Kaupapahere me te rangahau | Policy and Research

Decumulation refers to the process of drawing down savings that have been accumulated over the working life to provide income in retirement. Since the inception of KiwiSaver in 2007, regulators, policymakers and providers have focused on the accumulation phase of saving in KiwiSaver. However, KiwiSaver has now been in existence for more than 14 years, and it is expected that individuals approaching retirement are now doing so with larger sums of money accumulated in KiwiSaver. We see the focus is switching to decumulation and what this means from a product and policy perspective.

Much of the work we conduct focuses on enabling New Zealanders to retirement comfortably once they reach 65. Less well understood are the financial experiences of those nearing and past retirement age.

Our research aims to reveal more about the experiences of work, income, expenses, and financial advice among those close to retirement and those already retired. Of specific interest was how those aged 65 accessed and spent any savings and income (including Kiwisaver).

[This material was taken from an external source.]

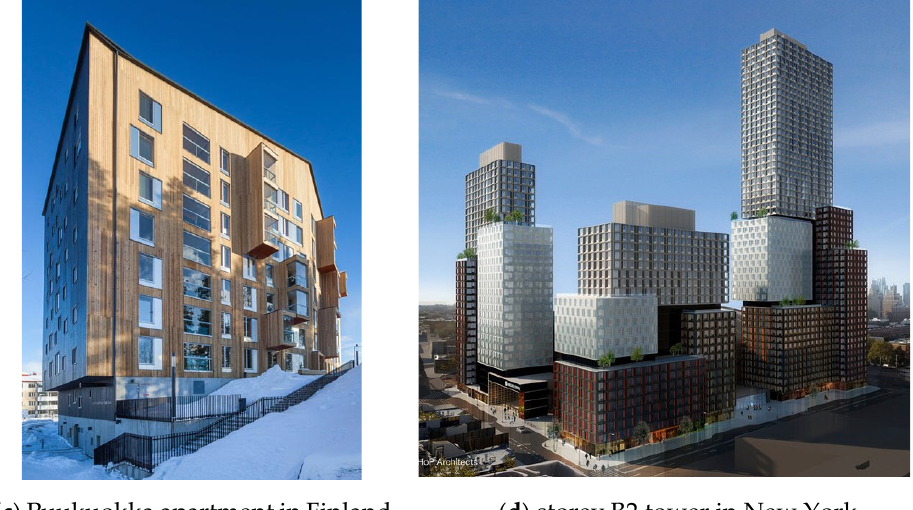
Figure 2. Different prefabricated and modular constructions.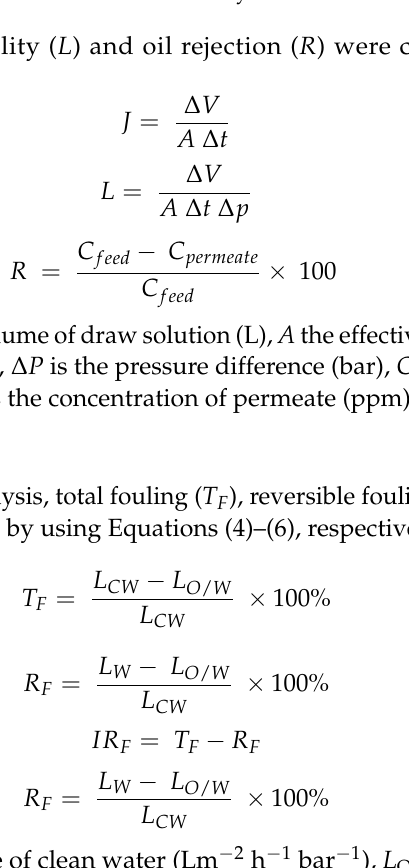
Figure 2. Laboratory setup illustration of the filtration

Expenditure patterns of New Zealand over 65 households

This research uses household-level data from the New Zealand Household Economic Survey to examine expenditure patterns of over 65s.

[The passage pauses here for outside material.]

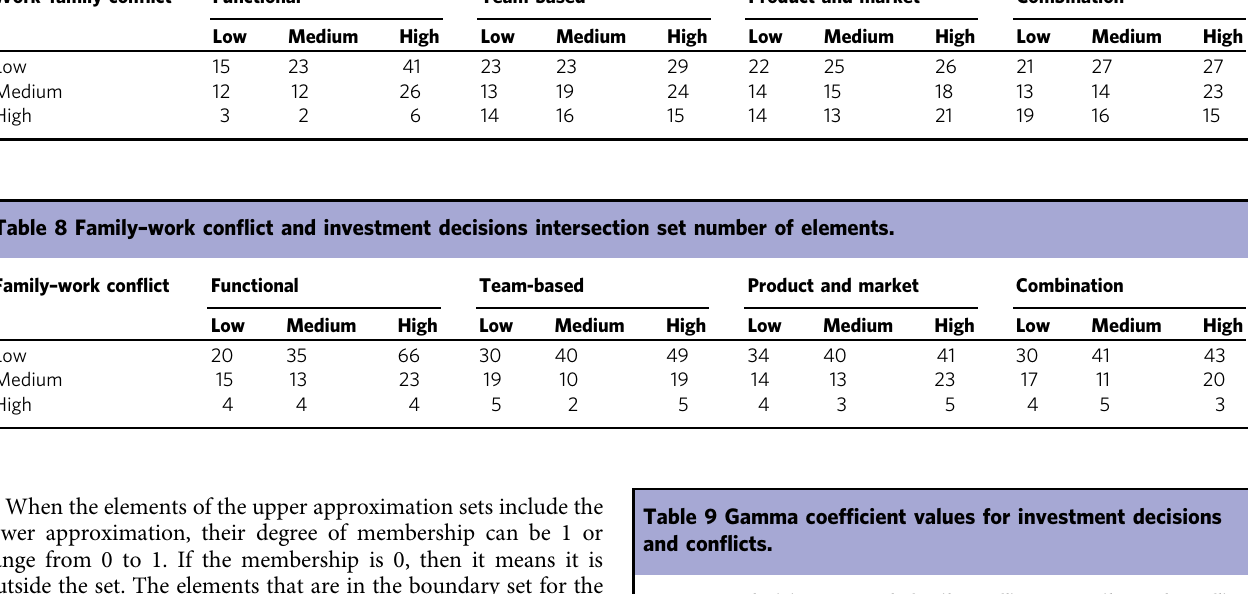
Table 7 Work – family con fl ict and investment decisions intersection set number of elements. Work – family con fl ict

Household expenditure patterns differ significantly across demographic groups and income levels.

As households age, they spend less, especially on discretionary categories such as clothing, transport, and recreation and culture. The research finds that subjective wellbeing is higher for over 65 households who have higher qualifications, own their home, have higher incomes, live with their partner and have no dependent children, and is the lowest for rent-paying renters, single living with others and Māori households.

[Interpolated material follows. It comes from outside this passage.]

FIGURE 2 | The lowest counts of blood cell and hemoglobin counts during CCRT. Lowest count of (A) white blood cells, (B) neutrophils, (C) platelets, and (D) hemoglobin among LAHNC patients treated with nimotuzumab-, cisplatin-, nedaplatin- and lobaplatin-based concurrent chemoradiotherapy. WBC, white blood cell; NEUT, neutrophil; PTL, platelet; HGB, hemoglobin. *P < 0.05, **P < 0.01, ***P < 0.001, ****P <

Decumulation research from previous RRIPs

A paper commissioned for the 2019 RRIP provided an assessment of decumulation of retirement savings and other assets. Download the paper.

Another report from the 2019 RRIP also considered decumulation, and considered decumulation models available in a number of OECD countries. Download the report.

The 2016 RRIP looked at decumulation from a number of perspectives, including surveys, reports and interviews with the public.